The Cybermen have become window dressing, unable to drive a story unaided. Which wouldn’t necessarily have been a problem if the show hadn’t one day decided that window dressing was really all one needed.
At long last, we say goodbye to everyone's favourite pair of bickering lovers, Packer and Vaughn.
It's hard to feel too much sympathy for Packer, given he's clearly a sadistic bully. Even so, it's a bit much that the Doctor basically waits until the Cyberman is busy killing the guy before he reaches for the Fear-O-Matic. Poor old Packer; so obviously not fit for his job, but clearly chosen because Vaughn was only interested in yes men. That was his undoing in the end, really. For all his deviousness and meticulous planning, he just clung too tightly to the Skeletor approach to lickspittle-hiring.
(That makes Packer Mer-Man, if you're wondering, and any child of the '80s will tell you how unflattering a comparison that is.)

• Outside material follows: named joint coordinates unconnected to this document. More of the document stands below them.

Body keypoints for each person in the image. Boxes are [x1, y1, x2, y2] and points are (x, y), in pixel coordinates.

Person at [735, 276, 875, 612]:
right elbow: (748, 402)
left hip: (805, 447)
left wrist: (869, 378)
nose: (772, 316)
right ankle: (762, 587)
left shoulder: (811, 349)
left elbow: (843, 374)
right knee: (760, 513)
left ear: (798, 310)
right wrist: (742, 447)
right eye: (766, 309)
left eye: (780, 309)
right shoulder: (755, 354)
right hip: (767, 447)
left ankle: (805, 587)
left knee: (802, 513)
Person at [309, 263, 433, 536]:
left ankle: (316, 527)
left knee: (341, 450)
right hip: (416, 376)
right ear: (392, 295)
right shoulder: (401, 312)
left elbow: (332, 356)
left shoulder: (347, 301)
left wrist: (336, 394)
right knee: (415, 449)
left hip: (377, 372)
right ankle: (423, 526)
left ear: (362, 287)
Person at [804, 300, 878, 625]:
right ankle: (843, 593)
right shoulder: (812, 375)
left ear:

Ah, Vaughn. How I will miss you. Never before have I seen so smarmy and self-assured a bipolar lizard. His death is more evidence of how embryonic television is at this point; these days it would be close to unthinkable to kill off so interesting a villain so early into the final episode. I do love his final speechifying, though, imperiously mocking the Doctor for failing to recognise revenge as a vastly superior motive to humanitarianism. And then suddenly he's gone, a grim kick-off to a really rather odd and incongruous slice of Troughton slapstick.

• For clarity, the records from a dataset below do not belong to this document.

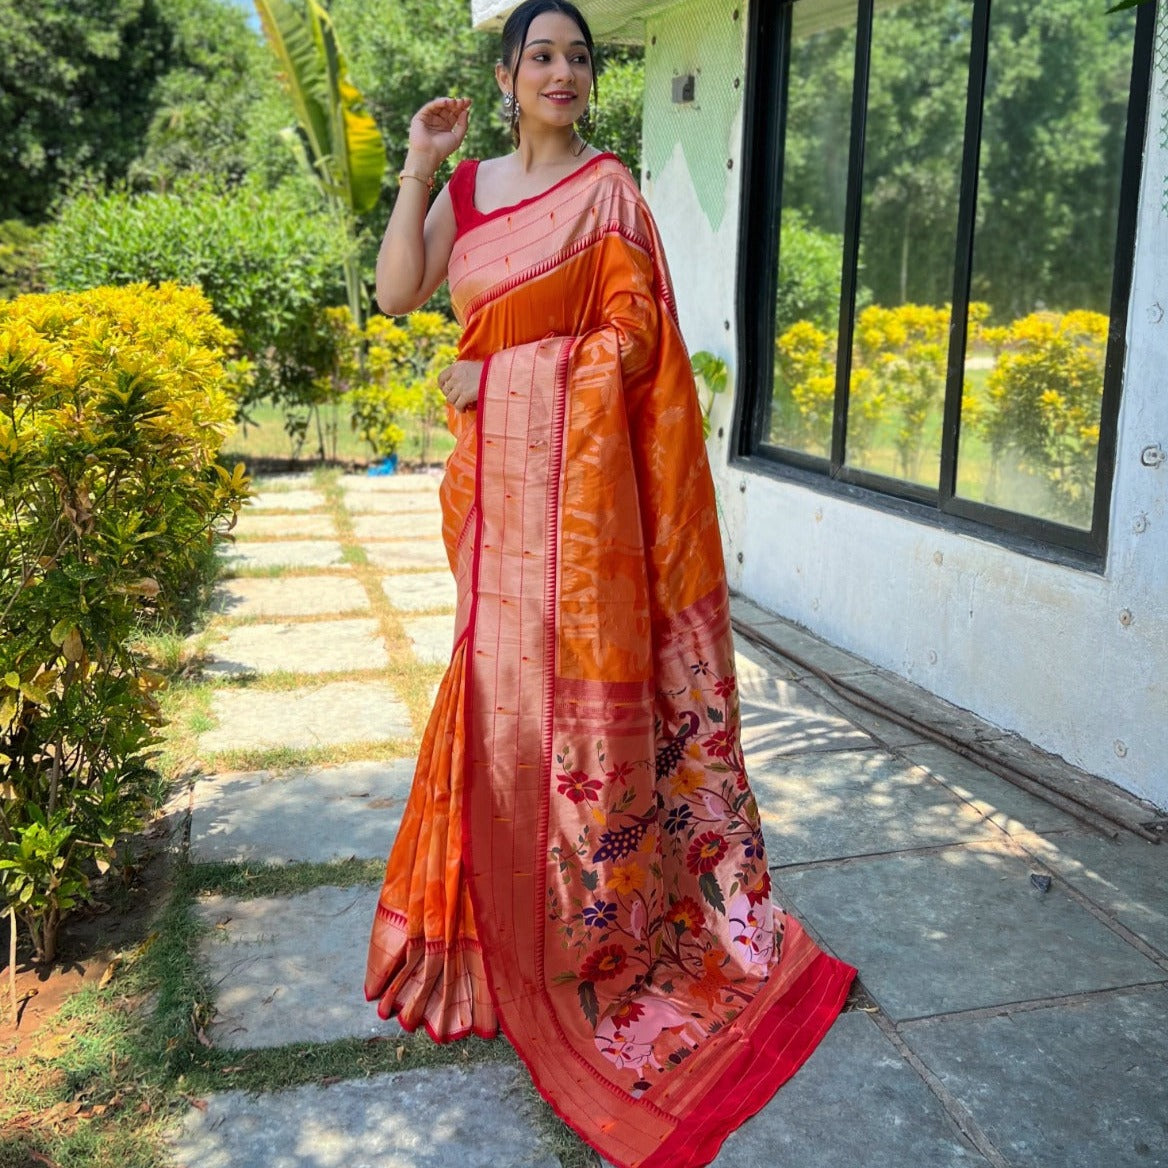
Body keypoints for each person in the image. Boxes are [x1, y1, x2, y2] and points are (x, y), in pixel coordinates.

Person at [365, 3, 855, 1165]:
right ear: (505, 77)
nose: (564, 71)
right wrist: (418, 168)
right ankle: (487, 935)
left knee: (574, 711)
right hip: (495, 508)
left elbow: (633, 348)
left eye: (579, 57)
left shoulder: (610, 194)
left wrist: (505, 378)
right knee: (497, 704)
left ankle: (589, 932)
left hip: (582, 516)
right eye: (542, 54)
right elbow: (397, 293)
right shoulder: (472, 189)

(Also, I love the decision made by the sound effects wizards that a Cyberman falling off the roof to hit the concrete should sound exactly like a metal pipe falling of the roof to hit the concrete. There's a certain Monty Python logic at work here:
Sir Bedevere: Ah, but what else is made of metal?
Peasant #1: A pipe!
Sir Bedevere: So, logically...
Peasant #2: If we throw her off a building and she sounds like a pipe... she's made of metal!
Sir Bedevere: And so?
Peasant #1... A CYBERMAN! A CYBERMAN! BURN THE CYBERMAN! WITH ACETONE, OR POSSIBLY GOLD COINS FOR SOME REASON!
Best. Crossover. Ever.)
After the Doctor turns off the beam, though, it rather falls apart somewhat. Jamie is off-screen on his holidays, and the Doctor and Zoe have nothing to do but sit around and see if the Russian rocket hits and the British AM batteries can stop the giant cyberbomb (it's this extended scene of utter helplessness that makes me doubt the earlier suggestion that the solution to this story isn't primarily military). Again, this would be almost inconceivable in the modern show, and it's not hard to see why. I'll grant that there's an interesting Das Boot vibe to everyone sitting around, but as a finale to more than three hours of television (and originally over a stretch of eight weeks) it's the dampest of squibs.

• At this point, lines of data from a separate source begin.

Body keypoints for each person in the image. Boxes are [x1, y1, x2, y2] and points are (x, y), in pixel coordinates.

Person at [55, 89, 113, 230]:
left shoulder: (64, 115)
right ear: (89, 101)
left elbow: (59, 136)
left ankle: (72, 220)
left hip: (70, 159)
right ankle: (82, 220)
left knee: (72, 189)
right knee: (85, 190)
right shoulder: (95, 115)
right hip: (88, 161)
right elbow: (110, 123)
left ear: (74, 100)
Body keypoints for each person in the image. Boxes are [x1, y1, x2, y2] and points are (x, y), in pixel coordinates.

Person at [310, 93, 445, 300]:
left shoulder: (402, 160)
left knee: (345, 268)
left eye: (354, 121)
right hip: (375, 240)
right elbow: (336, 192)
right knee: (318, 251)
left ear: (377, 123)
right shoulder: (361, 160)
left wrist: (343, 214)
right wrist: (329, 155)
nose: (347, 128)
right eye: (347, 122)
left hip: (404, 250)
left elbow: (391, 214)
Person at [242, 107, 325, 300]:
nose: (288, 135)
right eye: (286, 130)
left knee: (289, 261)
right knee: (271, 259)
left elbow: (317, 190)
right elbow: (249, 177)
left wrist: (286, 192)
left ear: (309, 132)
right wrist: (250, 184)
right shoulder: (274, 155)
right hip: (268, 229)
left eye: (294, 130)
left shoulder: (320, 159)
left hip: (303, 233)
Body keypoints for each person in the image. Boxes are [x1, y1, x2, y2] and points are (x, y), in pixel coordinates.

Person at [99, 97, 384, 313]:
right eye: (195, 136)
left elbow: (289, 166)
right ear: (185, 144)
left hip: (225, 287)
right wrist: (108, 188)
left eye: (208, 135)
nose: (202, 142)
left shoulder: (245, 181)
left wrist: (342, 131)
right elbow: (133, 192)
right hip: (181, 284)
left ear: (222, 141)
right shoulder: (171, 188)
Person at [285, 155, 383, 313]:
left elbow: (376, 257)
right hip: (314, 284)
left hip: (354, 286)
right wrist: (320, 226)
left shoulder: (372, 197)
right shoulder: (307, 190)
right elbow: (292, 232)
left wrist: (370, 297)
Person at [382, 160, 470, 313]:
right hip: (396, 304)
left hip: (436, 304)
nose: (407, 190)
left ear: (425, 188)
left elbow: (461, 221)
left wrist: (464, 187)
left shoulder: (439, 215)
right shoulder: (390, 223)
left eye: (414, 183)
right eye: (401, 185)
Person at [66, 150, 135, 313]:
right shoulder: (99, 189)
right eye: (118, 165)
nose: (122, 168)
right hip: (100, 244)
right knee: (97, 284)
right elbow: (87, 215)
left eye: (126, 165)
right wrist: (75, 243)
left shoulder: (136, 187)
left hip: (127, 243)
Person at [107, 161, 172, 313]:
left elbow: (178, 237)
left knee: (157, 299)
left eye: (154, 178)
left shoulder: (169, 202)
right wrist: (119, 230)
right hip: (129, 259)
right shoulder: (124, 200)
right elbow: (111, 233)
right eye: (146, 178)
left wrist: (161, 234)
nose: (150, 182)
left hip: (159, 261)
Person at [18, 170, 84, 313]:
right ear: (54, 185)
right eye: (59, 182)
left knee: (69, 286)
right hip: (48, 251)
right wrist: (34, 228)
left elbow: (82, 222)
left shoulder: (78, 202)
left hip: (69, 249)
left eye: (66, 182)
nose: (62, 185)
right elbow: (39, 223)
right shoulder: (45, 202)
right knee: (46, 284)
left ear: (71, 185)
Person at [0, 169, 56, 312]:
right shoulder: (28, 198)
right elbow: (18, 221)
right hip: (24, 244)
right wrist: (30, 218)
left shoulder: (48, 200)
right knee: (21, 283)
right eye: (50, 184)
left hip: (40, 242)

Obviously to some certain extent a resolution to a planetary invasion as envisioned on a '60s BBC budget was always going to be comparatively low-key, but the way to handle this truth is not to stretch out the story as much as possible and remove all agency from the heroes in the final minutes. Just because a problem is insurmountable doesn't mean you can't lose points for how wide your solution lands of the mark. I still love this story, but I can't deny that it's the second most obvious example in the classic series of a story that's vastly more interesting until the sudden reveal of an old enemy, and which ultimately ends in a frustrating nothingburger, soundtracked by the noise of money most assuredly not being thrown at it.
(And all of that is to say nothing of how little sense this all makes. The Cybermen can't deploy a bomb at long range without a radio signal? They can get to Earth from a neighbouring star system but they can't point a bomb at it and let gravity do the work? They don't have radar to detect giant missiles launched from Earth? They don't have a level of AA courage the puny humans have obviously been able to scrape together? And if we can so easily shoot the bomb down at close range, what hope did the Cybermen ever have of sending it down the radio beam? Did the Doctor accomplish a damn thing this episode other than to get Vaughn killed?)
Saying all that, though, and despite my protestations over the military feel to this story, how cool is it that the BBC broadcast a story in which a Russian missile saves the world just six years after the Cuban Missile Crisis? Man, I miss when this show was run by pinkos.